Tuesday, May 5, 2009

Student paper reacting to article about welfare reform

Here is a student's reaction essay about welfare reform. My comments are at the end in this purple font.

On www.usatoday.com, I found the article about mothers whose lives were changed since the nation’s welfare system was overhauled to require work and limit benefits. In 1996 the United States government reformed welfare and required many parents on welfare to work. In 1996, Michelle Gordon was 30 years old and a single mother with four children between the ages 5 and 13.  Since then Michelle and her children have struggled with unstable jobs. Michelle has had over 10 jobs in the last 10 years. Working full time and caring for her four children on her own is a daily battle.

Mary Bradford was 45 years old in 1996. Mary had three children between the ages of 11 and 25. She traded welfare and was hired at a local office. Although the office moved locations, Mary is still with the company and has nearly doubled her earnings since 1996. Since Mary was hired at her job, she has successfully supported her three children. Her boss speaks of her reliability and positive attitude. The opposite paths that Bradford and Gordon have traveled illustrate the successes and frustrations that have occurred due to the change in the welfare system. 

In 1996, President Bill Clinton signed a bill transforming the way the welfare system helps needy families. The bill removed government checks for parents raising children in poverty. There are now over 50 state programs to help those parents acquire jobs. Caseloads peaked at 5.1 million in 1994. Since then millions have left the welfare system for low paying jobs. Today nearly 1.9 million families get cash benefits; in one third of them, only the children qualify for aid. About 38% of those still on welfare are black, 33% white, and 24% Hispanic. 

Three in four families on welfare are headed by unmarried women.
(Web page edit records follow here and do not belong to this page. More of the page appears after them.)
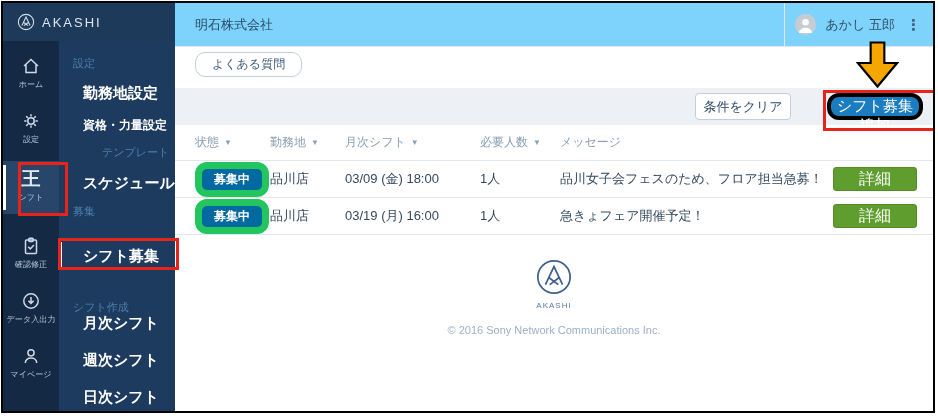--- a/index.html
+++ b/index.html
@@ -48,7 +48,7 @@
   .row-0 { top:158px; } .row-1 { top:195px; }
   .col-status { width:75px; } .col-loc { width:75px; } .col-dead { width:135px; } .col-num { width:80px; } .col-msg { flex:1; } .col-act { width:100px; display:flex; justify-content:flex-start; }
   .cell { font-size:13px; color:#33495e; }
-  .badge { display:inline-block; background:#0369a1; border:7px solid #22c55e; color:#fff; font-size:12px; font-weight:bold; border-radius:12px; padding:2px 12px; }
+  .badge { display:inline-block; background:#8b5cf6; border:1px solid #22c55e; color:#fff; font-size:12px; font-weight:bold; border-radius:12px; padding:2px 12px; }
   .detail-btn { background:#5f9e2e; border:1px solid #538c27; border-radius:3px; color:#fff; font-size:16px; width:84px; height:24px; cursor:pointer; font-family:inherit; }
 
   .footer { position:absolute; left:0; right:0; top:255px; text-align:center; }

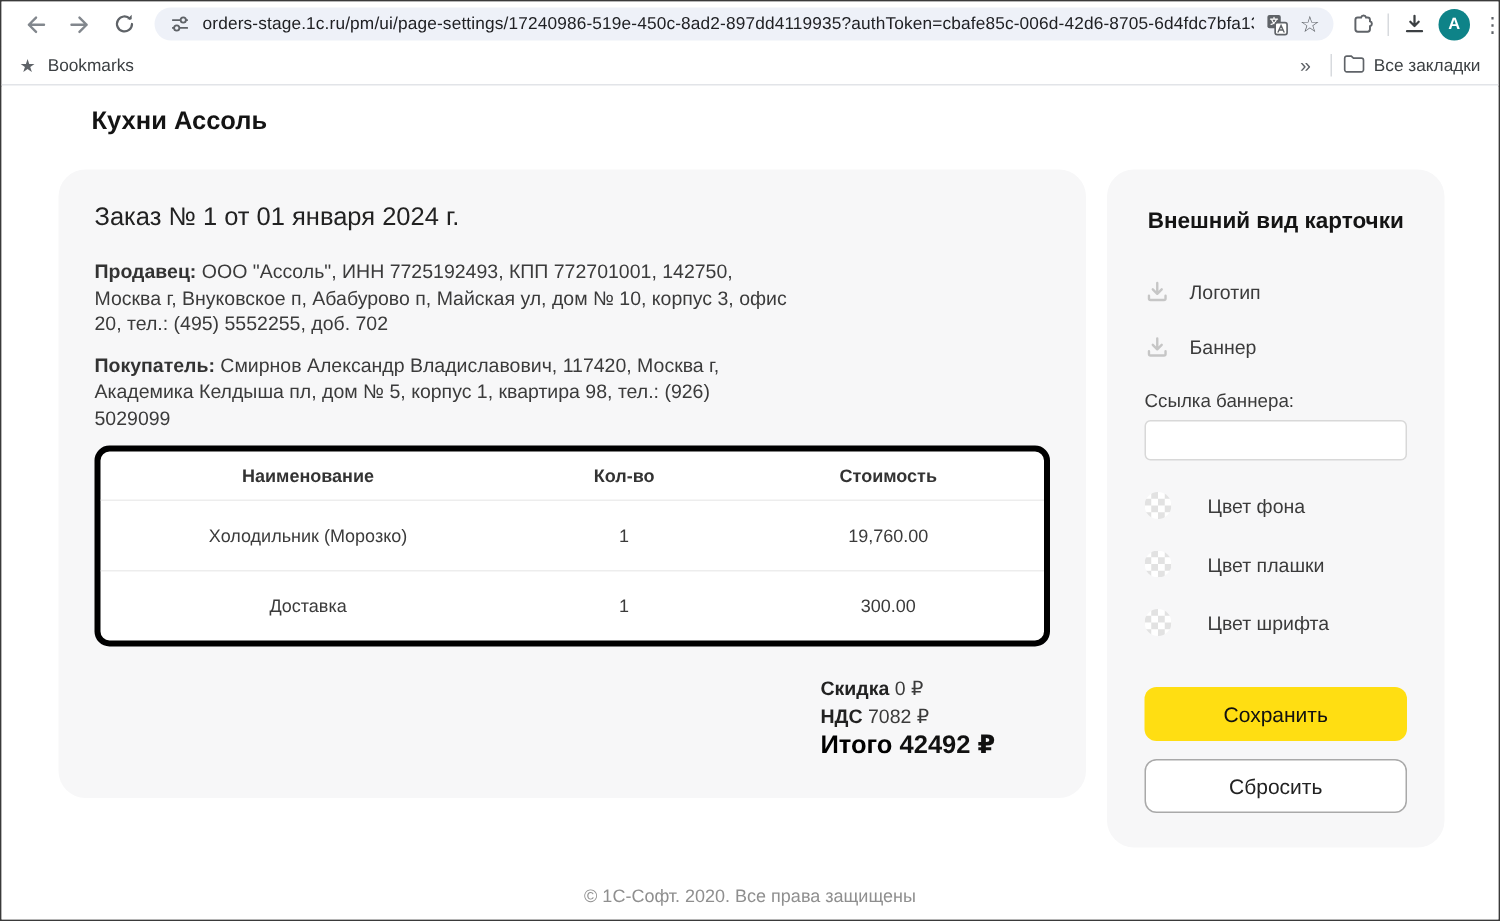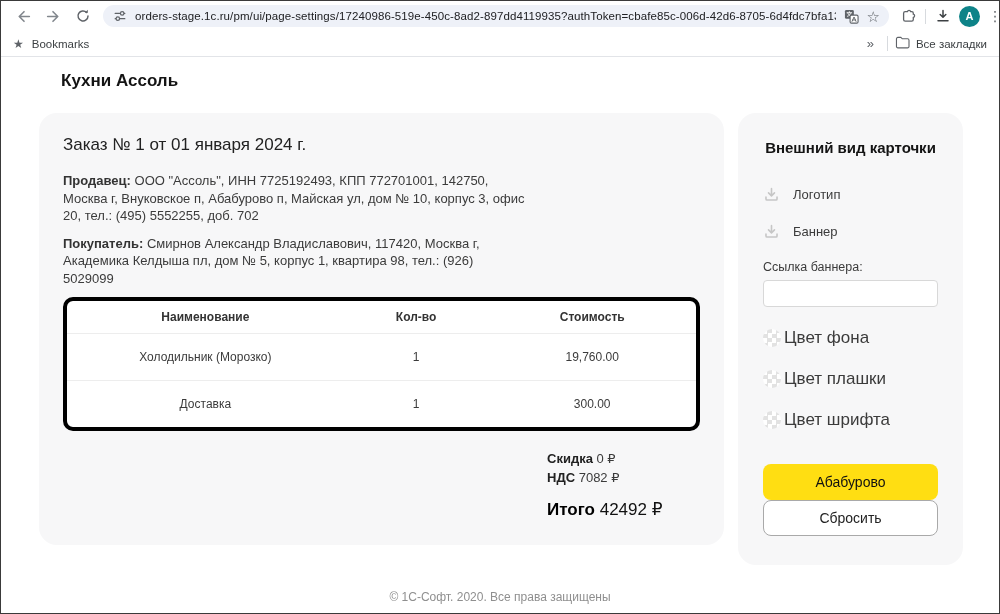--- a/index.html
+++ b/index.html
@@ -63,7 +63,7 @@
   .link-label { font-size:12.5px; color:#3b3b3b; margin:5px 0 6px; }
   .link-input { width:100%; height:27px; border:1px solid #d8d8d8; border-radius:4px; background:#fff;
                 font:inherit; font-size:12px; padding:0 7px; outline:none; }
-  .color-row { display:flex; align-items:center; gap:3px; margin-top:21px; font-size:17px;
+  .color-row { display:flex; align-items:center; gap:24px; margin-top:21px; font-size:13px;
                color:#3b3b3b; cursor:pointer; }
   .swatch { width:18px; height:18px; border-radius:50%; flex:none;
             background-color:#fff;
As a result of the change, employment rates for all single women rose by 25%. Earnings for the poorest 40% of families headed by women doubled from 1994 to 2000. A change was apparent in 2000 due to the recession. Although there are continuing problems, the change stood out broadly within the decade. 
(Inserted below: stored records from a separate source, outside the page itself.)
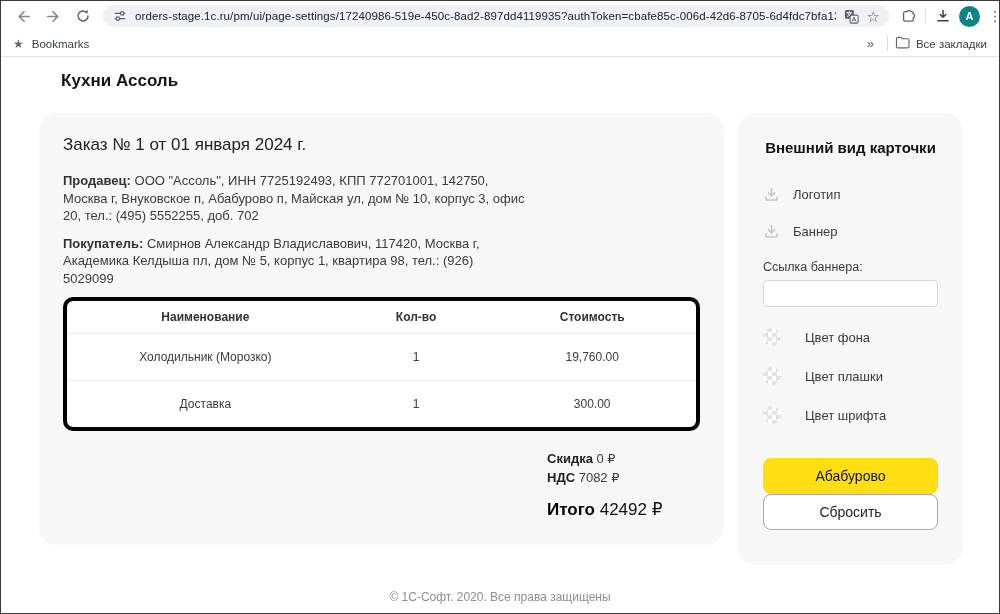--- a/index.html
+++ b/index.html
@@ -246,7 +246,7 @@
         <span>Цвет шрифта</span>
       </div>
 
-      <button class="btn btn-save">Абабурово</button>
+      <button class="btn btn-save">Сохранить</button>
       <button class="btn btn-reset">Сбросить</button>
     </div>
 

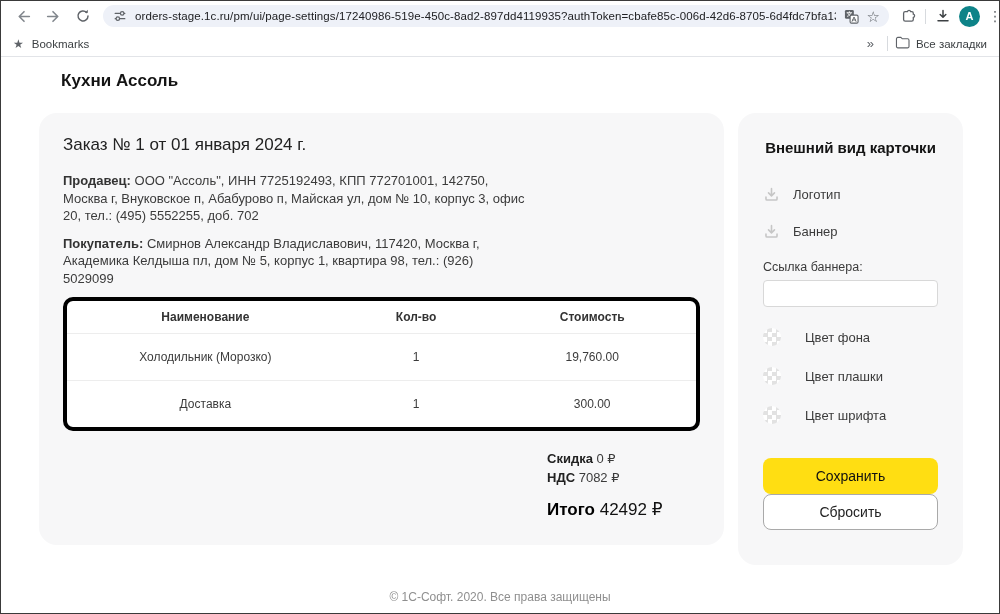--- a/index.html
+++ b/index.html
@@ -53,7 +53,7 @@
   .name-inner { max-width:190px; margin:0 auto; line-height:14px; }
   .totals { margin-top:18px; margin-left:484px; font-size:13px; line-height:19px; color:#3b3b3b; }
   .totals b { color:#222; }
-  .total-final { font-size:17px; margin-top:13px; color:#111; }
+  .total-final { font-size:17px; margin-top:0; color:#111;font-weight:bold; }
   .total-final b { color:#000; }
   
   .settings-card { left:737px; top:55px; width:225px; height:452px; padding:26px 25px; }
Yes, on average the wages of people on welfare go up as they leave welfare.  And yes, more people leave welfare more quickly than they did before welfare reform. Clearly when you look at this aspect of welfare reform we have a success. Whether it is fair to characterize the entire welfare reform policy as a success requires looking at more aspects of the reform.  One also has to consider the fact that before welfare reform most people were already leaving welfare after using it temporarily, and former welfare users were already enjoying gains in income and rising job status, at least on average, before welfare reform. 
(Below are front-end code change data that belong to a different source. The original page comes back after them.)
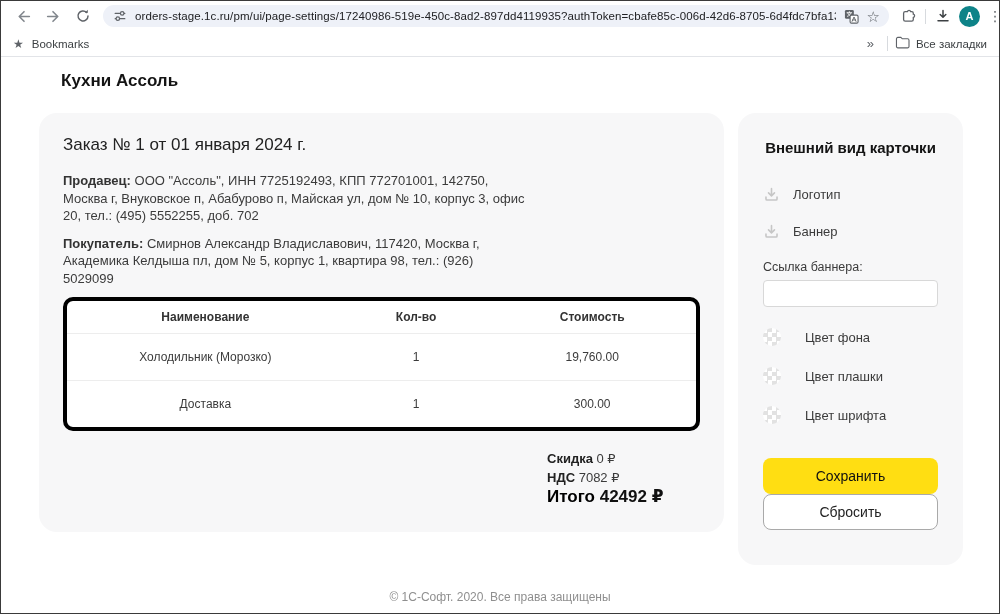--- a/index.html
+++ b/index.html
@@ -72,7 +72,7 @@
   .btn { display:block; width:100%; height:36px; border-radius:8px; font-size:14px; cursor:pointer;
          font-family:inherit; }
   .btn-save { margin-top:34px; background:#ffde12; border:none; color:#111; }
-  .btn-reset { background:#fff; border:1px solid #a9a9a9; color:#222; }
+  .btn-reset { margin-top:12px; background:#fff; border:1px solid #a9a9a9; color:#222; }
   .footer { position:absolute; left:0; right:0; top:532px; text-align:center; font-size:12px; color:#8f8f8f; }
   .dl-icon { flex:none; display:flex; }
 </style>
I think you (and Richard Wolf, the author of the article that sparked your reaction) have the basic story straight here.  Many people benefitted from welfare and the welfare reform has not harmed them. In some cases reform may have benefitted them, perhaps by providing a stricter focus on vocational training or job readiness. Some people were not helped much be welfare, and welfare reform may have harmed some of these people, but it may have helped others.  Some people were helped by welfare before reform, and the reforms have harmed them. Whether you think the improvements enjoyed by a few are worth more to our society than the harm inflicted on a few is really a personal judgment call. For most people, the welfare reform didn’t give them a different experience on welfare than what they would have experienced before reform.  Most welfare users are transitional users, and they were thus before reform and so they are now, after reform.